Racial Sunday on the Transfiguration Sunday reminds us that the present racial culture, leprous sin of the world is not the whole story. Today’s reading renews our hope that we can be healed of racism, our pain can be transformed. Our society and church can see the Glory of God again. John Wesley rightly said that Jesus ‘has made us clean from our leprous sin,’ including racism. Racial and Transfiguration Sunday is a moment of glory and light shining on our darkness and sin. Our hope is renewed for the fact that Jesus came to heal the leprous, to wipe out our sins with his touch. Sin like leprous is ‘a sickness unto death’ that tears at us from the inside out.
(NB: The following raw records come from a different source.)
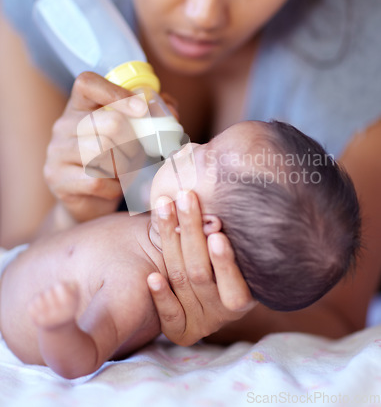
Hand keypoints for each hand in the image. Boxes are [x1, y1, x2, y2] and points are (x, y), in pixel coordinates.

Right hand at [44, 71, 149, 223]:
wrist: (93, 201)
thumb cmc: (118, 161)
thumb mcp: (135, 134)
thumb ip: (154, 116)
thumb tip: (171, 110)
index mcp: (81, 106)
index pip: (87, 83)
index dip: (117, 93)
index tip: (142, 109)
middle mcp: (64, 125)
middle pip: (109, 122)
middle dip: (134, 142)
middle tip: (140, 155)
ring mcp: (57, 152)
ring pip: (102, 151)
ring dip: (126, 166)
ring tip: (129, 172)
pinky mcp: (58, 179)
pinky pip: (96, 180)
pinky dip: (115, 187)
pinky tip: (116, 187)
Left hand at [147, 191, 255, 345]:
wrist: (210, 293)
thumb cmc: (223, 258)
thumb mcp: (231, 248)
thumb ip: (224, 231)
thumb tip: (226, 183)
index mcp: (245, 296)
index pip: (235, 284)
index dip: (225, 261)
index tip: (216, 232)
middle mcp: (224, 311)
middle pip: (201, 273)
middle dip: (191, 231)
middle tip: (185, 198)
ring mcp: (201, 321)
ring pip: (181, 280)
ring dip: (170, 242)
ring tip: (166, 208)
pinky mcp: (180, 330)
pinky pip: (168, 314)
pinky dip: (160, 294)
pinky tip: (151, 276)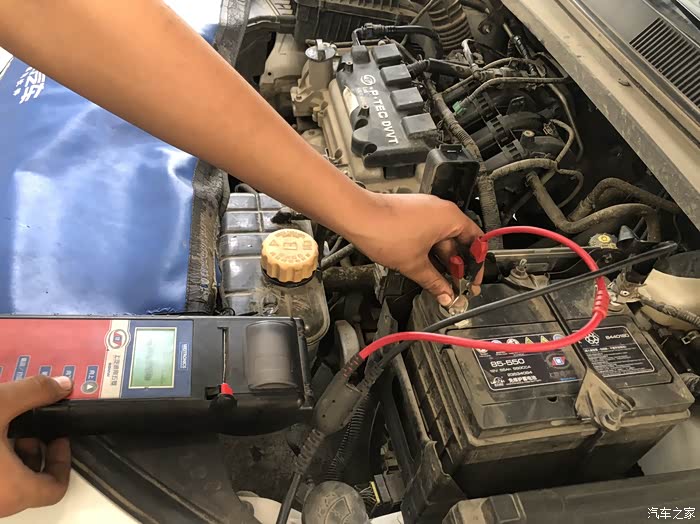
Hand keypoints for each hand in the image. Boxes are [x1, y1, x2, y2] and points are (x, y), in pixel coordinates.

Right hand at [0, 376, 72, 516]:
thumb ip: (34, 392)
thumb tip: (63, 384)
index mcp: (12, 491)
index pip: (55, 490)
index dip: (62, 460)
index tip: (57, 436)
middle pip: (31, 486)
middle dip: (35, 453)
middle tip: (27, 427)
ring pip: (6, 485)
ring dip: (12, 458)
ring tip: (4, 428)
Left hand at [346, 192, 482, 304]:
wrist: (357, 216)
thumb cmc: (385, 230)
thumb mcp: (415, 264)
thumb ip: (434, 282)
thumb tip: (446, 295)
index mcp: (450, 218)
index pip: (476, 241)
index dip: (476, 264)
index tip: (473, 280)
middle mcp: (440, 210)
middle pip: (458, 242)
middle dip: (456, 266)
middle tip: (455, 286)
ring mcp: (425, 210)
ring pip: (440, 239)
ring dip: (441, 260)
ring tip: (438, 281)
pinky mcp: (411, 214)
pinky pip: (428, 234)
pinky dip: (428, 251)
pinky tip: (423, 267)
Racism is disease that attacks the very bloodstream of our society and church thereby ‘giving rise to hatred and greed and lust and other such manifestations of our sickness.’ Racism as leprous of sin usually ‘lie quietly within us, glossed over with our self-assurance that we would never act on such impulses; and granted that we frequently deny such inner expressions of sin as though we were immune to their worst appearances..’
The story of Cain’s exterior appearance of innocence that gave way to the murder of his brother points to racism and hatred as leprous of sin with facial hospitality but with a murderous heart. We need healing today by making the simple plea, “If you will, you can make me clean.” Only Jesus has the right and the power to declare our healing: “I will; be clean” though his touch and embrace. Racial and Transfiguration Sunday is a time to receive divine touch of his healing and wholeness. Racial Justice Sunday on Transfiguration Sunday is a sign of hope, a sign of humbling disease with the appropriate healing transformation. Racial leprosy is irritating to Jesus just as Jesus was indignant with the man with leprosy, therefore, the world and the church with racial leprosy must humbly repent, pray and come to Jesus for his healing touch.
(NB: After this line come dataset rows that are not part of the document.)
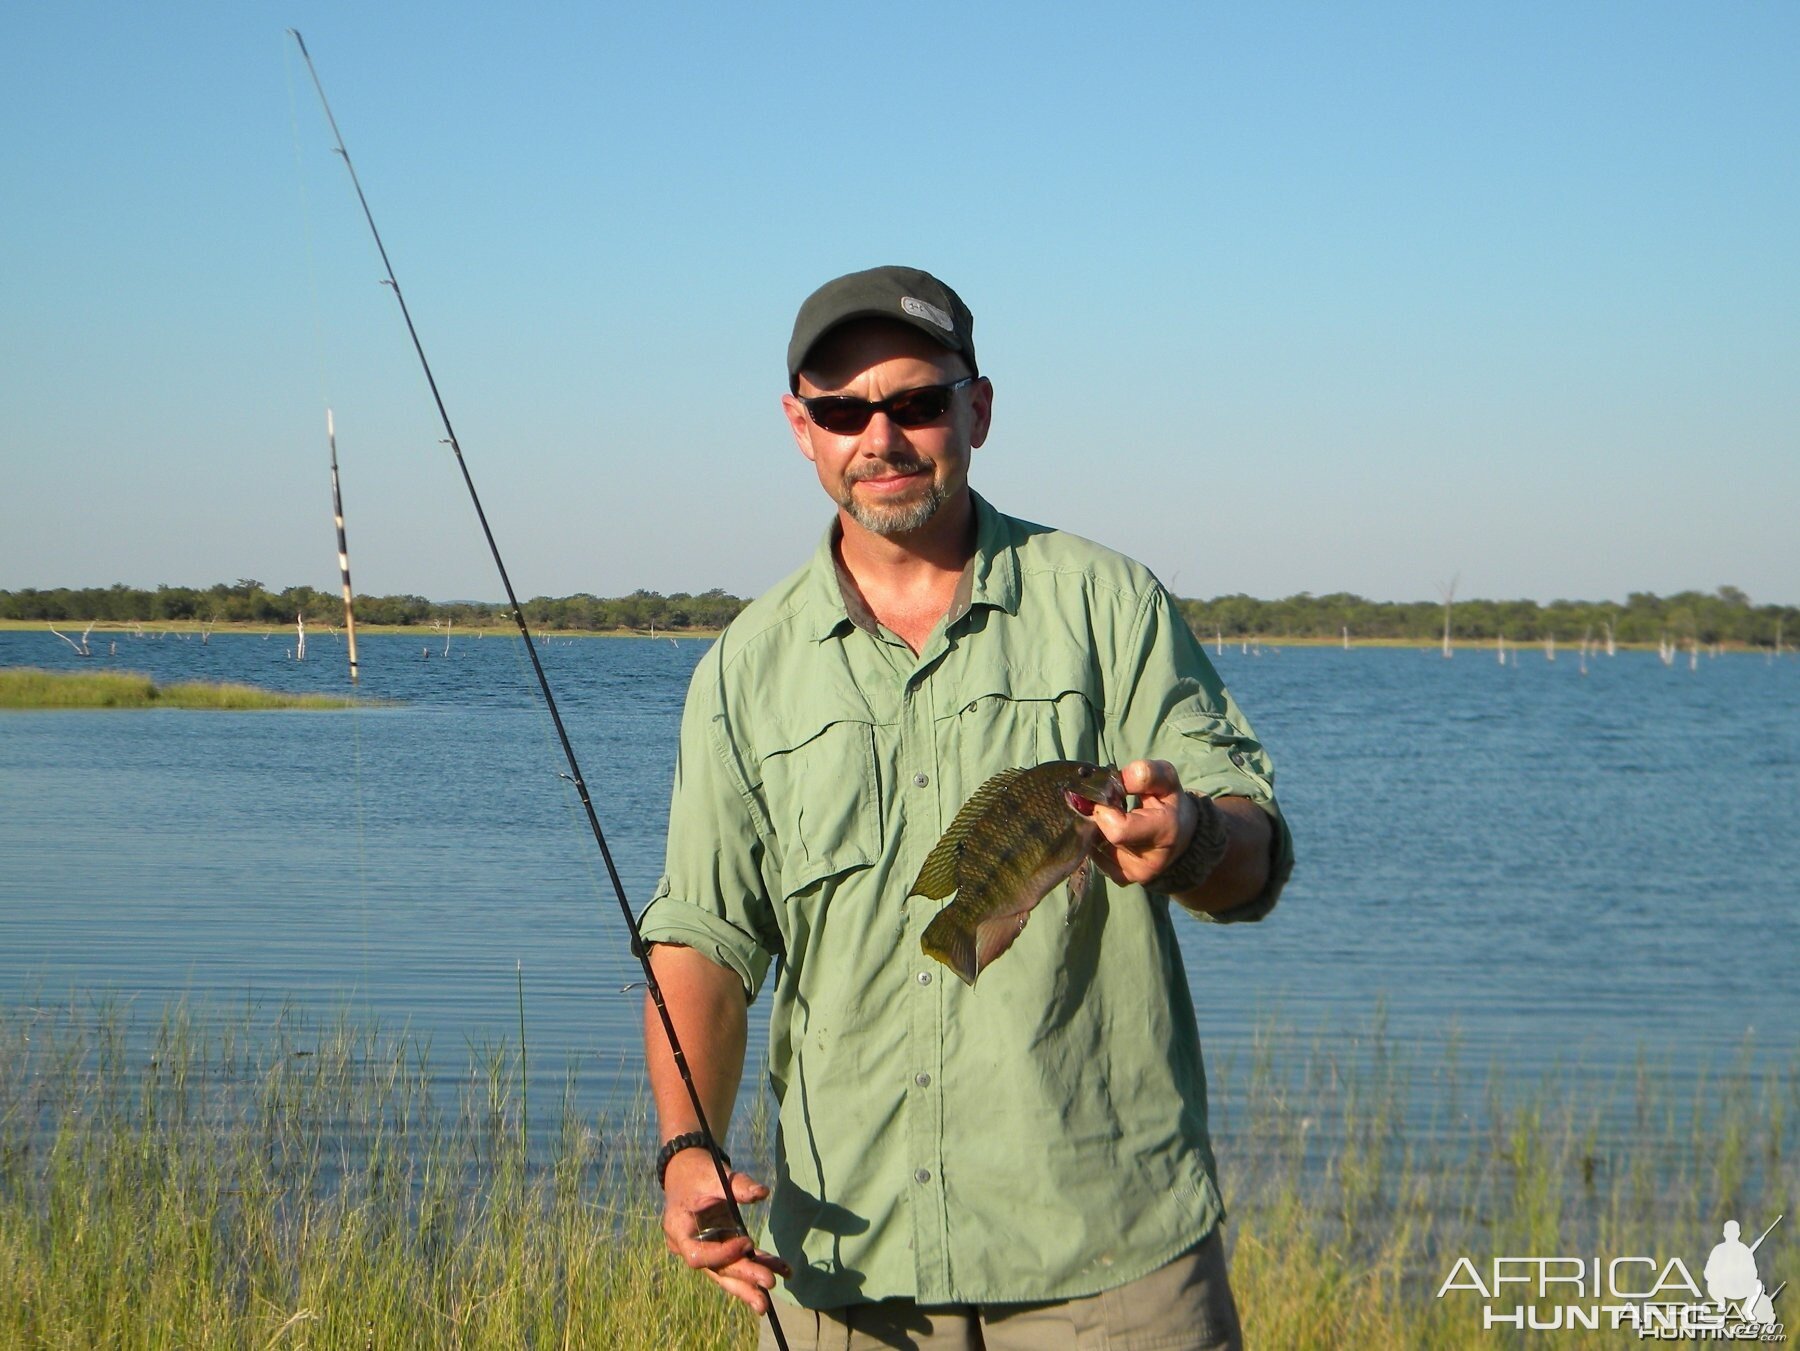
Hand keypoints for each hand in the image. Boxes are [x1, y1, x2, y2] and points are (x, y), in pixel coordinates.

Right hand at [660, 1147, 791, 1313]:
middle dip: (742, 1282)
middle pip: (715, 1270)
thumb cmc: (698, 1172)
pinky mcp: (717, 1246)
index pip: (698, 1254)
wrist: (686, 1171)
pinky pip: (736, 1260)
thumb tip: (762, 1193)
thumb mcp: (715, 1174)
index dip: (722, 1254)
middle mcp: (687, 1245)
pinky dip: (757, 1263)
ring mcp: (702, 1248)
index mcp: (678, 1228)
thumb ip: (738, 1185)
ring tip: (770, 1300)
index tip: (747, 1241)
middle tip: (766, 1293)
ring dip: (750, 1284)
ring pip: (726, 1271)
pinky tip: (780, 1269)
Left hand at [1088, 759, 1195, 887]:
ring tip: (1112, 817)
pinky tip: (1110, 831)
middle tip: (1106, 803)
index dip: (1104, 808)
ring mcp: (1132, 874)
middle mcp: (1147, 862)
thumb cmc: (1171, 803)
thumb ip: (1146, 774)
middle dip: (1097, 816)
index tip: (1108, 795)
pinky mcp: (1121, 879)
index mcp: (1163, 833)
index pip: (1117, 829)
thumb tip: (1111, 782)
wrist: (1183, 837)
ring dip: (1095, 827)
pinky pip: (1095, 855)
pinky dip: (1097, 840)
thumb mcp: (1166, 780)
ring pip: (1093, 846)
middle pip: (1101, 836)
Let us prayerfully sing the hymn by Sebastian Temple ‘Make Me a Channel of your Peace,’ by giving thanks to God for our diversity and pray for God’s help in overcoming our prejudices and the injustices that reflect and reinforce them:
Make me a channel of your peace
Where there is hatred let me bring your love
Where there is injury, your pardon Lord
And where there’s doubt, true faith in you
Oh, master grant that I may never seek
So much to be consoled as to console
To be understood as to understand
To be loved as to love with all my soul
Make me a channel of your peace
Where there’s despair in life let me bring hope
Where there is darkness, only light
And where there’s sadness ever joy
Make me a channel of your peace
It isn’t pardoning that we are pardoned
In giving to all men that we receive
And in dying that we’re born to eternal life.
We remember in prayer all the families of the 71 passengers that died when a Russian airliner crashed after leaving Moscow’s Domodedovo airport. Lord, in your mercy, comfort the families and the nation in general.